Problem to solve: Copy out every row below that contains the string "kunt". Matching is case-sensitive.

Data section:
Begin
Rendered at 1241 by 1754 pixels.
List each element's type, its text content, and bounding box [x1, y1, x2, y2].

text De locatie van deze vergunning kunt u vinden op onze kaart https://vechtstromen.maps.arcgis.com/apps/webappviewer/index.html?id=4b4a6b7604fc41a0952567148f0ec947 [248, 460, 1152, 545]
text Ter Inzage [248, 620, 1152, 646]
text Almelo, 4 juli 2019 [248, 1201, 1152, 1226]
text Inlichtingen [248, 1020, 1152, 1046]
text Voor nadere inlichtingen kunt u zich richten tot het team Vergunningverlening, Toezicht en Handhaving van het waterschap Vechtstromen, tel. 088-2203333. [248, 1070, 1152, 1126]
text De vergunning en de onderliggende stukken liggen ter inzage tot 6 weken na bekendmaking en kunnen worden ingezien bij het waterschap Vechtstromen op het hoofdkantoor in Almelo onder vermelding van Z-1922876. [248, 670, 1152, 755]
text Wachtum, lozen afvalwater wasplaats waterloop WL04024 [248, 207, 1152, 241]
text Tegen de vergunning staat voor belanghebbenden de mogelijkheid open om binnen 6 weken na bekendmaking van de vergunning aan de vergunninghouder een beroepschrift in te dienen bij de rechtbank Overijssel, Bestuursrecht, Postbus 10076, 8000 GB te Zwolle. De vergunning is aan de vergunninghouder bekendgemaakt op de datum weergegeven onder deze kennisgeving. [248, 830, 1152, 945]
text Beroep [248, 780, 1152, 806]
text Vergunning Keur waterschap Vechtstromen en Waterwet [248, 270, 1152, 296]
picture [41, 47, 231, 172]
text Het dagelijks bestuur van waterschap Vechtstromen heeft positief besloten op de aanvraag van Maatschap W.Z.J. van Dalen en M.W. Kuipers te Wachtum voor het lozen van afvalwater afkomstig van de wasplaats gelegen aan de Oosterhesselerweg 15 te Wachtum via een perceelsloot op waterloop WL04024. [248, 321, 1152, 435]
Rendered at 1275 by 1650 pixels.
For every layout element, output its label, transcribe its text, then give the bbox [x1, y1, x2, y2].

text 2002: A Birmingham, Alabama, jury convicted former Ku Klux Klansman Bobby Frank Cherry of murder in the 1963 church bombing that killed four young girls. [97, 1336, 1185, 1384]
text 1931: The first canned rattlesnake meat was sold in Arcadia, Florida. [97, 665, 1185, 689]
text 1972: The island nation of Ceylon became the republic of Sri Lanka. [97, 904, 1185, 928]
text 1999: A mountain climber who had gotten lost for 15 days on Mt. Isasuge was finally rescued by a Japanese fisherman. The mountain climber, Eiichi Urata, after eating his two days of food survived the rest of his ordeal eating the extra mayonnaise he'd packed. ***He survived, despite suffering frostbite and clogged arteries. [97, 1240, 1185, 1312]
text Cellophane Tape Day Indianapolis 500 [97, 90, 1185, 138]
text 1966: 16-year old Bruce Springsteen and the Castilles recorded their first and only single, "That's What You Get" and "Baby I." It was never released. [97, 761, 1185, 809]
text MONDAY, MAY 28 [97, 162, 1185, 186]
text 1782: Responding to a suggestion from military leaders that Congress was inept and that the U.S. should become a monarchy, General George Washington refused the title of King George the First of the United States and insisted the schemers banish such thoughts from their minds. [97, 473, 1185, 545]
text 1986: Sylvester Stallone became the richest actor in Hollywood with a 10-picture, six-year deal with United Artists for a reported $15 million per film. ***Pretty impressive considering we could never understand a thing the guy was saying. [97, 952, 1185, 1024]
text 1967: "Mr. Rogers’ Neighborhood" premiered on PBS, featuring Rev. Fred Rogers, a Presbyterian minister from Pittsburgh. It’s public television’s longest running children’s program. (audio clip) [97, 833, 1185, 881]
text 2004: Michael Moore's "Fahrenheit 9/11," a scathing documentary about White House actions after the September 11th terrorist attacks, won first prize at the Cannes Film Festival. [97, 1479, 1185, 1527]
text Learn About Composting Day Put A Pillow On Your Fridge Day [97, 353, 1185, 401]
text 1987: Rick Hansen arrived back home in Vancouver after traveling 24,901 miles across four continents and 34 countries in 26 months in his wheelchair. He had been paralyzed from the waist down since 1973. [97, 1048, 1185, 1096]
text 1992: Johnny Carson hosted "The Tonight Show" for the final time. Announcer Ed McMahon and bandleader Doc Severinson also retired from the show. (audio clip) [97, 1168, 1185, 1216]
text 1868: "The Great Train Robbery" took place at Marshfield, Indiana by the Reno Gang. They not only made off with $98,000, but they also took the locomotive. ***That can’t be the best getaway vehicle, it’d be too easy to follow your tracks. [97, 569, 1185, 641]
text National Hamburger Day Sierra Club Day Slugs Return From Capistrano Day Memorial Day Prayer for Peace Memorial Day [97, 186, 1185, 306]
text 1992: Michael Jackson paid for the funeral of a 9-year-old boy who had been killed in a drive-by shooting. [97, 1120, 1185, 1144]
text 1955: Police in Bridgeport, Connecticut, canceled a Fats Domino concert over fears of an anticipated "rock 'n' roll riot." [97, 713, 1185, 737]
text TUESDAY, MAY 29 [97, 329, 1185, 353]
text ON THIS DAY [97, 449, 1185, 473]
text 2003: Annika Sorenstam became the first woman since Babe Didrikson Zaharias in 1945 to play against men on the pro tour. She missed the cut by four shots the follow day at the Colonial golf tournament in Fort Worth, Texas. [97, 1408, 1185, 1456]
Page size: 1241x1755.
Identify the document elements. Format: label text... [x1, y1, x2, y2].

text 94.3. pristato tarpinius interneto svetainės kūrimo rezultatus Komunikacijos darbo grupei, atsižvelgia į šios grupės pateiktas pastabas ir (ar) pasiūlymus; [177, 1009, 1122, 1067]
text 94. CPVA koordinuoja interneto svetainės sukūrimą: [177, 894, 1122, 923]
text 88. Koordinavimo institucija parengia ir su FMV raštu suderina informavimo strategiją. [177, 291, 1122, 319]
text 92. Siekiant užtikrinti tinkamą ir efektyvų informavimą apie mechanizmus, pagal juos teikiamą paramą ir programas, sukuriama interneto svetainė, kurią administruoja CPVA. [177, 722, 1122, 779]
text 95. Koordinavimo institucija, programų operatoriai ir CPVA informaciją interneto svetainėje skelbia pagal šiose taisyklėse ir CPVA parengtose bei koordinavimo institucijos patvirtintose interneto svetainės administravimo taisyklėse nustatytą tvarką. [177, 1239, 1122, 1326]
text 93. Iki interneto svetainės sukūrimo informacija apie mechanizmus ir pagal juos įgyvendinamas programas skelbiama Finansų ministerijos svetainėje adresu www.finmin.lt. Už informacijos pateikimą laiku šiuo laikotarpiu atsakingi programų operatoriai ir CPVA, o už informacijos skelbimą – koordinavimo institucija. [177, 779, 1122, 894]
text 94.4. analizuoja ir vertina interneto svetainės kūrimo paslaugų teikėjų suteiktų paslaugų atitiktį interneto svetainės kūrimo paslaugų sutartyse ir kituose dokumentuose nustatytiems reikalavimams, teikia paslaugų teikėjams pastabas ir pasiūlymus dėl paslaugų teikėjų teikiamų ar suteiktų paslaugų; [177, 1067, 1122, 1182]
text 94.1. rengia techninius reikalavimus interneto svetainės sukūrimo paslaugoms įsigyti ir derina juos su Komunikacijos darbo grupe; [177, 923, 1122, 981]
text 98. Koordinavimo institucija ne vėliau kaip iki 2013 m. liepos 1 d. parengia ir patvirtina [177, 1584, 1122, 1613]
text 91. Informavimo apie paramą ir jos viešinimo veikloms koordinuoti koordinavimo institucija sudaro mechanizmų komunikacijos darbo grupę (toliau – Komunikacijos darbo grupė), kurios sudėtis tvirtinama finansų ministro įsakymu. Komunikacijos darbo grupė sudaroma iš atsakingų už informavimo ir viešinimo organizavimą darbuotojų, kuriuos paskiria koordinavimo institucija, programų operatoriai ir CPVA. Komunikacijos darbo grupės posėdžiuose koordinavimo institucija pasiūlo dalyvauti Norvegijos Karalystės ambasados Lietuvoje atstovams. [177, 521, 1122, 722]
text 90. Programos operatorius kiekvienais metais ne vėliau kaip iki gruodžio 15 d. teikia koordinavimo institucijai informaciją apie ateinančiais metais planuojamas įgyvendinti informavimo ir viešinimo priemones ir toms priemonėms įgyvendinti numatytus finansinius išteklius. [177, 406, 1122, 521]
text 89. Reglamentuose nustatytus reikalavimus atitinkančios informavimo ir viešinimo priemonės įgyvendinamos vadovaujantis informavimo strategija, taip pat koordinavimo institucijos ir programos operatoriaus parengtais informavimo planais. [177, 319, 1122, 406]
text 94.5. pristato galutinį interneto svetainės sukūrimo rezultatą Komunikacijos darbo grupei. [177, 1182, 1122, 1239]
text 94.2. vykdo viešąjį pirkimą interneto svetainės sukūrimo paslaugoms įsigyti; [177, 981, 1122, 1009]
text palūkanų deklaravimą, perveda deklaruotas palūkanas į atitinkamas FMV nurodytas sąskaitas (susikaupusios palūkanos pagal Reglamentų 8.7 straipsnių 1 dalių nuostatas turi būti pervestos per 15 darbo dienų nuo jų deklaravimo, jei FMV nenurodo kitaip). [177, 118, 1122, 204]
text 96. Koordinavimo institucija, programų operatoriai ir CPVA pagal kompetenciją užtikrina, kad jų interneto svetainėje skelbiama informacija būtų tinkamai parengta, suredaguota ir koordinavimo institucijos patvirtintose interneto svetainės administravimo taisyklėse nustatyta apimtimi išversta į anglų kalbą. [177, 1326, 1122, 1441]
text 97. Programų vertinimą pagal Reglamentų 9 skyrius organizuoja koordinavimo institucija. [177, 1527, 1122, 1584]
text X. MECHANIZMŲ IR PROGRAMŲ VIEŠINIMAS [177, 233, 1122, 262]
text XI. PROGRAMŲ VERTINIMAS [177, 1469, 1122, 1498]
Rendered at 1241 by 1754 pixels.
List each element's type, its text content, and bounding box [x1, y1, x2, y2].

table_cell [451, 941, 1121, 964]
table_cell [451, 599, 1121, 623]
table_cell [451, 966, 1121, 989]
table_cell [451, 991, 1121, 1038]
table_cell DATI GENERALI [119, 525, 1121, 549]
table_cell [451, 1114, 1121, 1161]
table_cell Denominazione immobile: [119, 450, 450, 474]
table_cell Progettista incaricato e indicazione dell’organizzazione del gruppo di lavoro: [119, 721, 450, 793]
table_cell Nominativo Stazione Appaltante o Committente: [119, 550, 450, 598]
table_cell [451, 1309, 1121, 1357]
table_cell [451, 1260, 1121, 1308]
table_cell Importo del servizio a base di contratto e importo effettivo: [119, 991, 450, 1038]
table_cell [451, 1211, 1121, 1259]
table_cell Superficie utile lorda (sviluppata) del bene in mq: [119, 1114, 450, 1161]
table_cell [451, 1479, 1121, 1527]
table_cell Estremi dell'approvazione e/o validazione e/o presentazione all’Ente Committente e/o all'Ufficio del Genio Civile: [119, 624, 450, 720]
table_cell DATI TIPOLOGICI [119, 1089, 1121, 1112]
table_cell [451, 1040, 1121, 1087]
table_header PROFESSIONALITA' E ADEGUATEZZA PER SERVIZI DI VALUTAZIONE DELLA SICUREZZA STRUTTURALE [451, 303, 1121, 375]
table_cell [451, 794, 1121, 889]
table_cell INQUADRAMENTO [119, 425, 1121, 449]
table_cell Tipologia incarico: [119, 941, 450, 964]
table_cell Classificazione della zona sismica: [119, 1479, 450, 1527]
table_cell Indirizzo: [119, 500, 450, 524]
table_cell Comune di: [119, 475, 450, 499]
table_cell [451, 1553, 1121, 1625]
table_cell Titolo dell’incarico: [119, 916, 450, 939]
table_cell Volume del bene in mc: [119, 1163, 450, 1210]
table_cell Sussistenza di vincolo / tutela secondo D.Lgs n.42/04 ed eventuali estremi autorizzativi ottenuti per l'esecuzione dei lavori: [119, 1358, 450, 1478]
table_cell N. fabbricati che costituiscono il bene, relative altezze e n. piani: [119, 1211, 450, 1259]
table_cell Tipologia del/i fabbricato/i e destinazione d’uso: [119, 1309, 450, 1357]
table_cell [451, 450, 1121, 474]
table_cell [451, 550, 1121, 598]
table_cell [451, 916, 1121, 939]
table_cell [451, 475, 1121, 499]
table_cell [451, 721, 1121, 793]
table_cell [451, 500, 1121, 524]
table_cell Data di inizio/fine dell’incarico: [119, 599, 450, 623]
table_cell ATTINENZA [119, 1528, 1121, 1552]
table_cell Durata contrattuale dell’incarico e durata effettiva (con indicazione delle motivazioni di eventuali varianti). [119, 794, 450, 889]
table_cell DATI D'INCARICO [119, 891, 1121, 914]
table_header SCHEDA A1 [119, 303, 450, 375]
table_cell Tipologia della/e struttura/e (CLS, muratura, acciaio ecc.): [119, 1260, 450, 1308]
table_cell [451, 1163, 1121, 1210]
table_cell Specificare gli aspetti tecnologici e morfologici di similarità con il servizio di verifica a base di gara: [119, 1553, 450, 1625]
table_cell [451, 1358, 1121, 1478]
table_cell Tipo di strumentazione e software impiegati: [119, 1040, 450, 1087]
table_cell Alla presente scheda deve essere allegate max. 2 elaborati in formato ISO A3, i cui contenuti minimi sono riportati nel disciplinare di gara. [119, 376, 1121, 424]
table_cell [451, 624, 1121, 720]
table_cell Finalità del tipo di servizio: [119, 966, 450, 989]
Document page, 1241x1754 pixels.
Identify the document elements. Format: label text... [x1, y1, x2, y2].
End
Exercise response:
text De locatie van deze vergunning kunt u vinden op onze kaart https://vechtstromen.maps.arcgis.com/apps/webappviewer/index.html?id=4b4a6b7604fc41a0952567148f0ec947 [248, 460, 1152, 545]
text Voor nadere inlichtingen kunt u zich richten tot het team Vergunningverlening, Toezicht en Handhaving van het waterschap Vechtstromen, tel. 088-2203333. [248, 1070, 1152, 1126]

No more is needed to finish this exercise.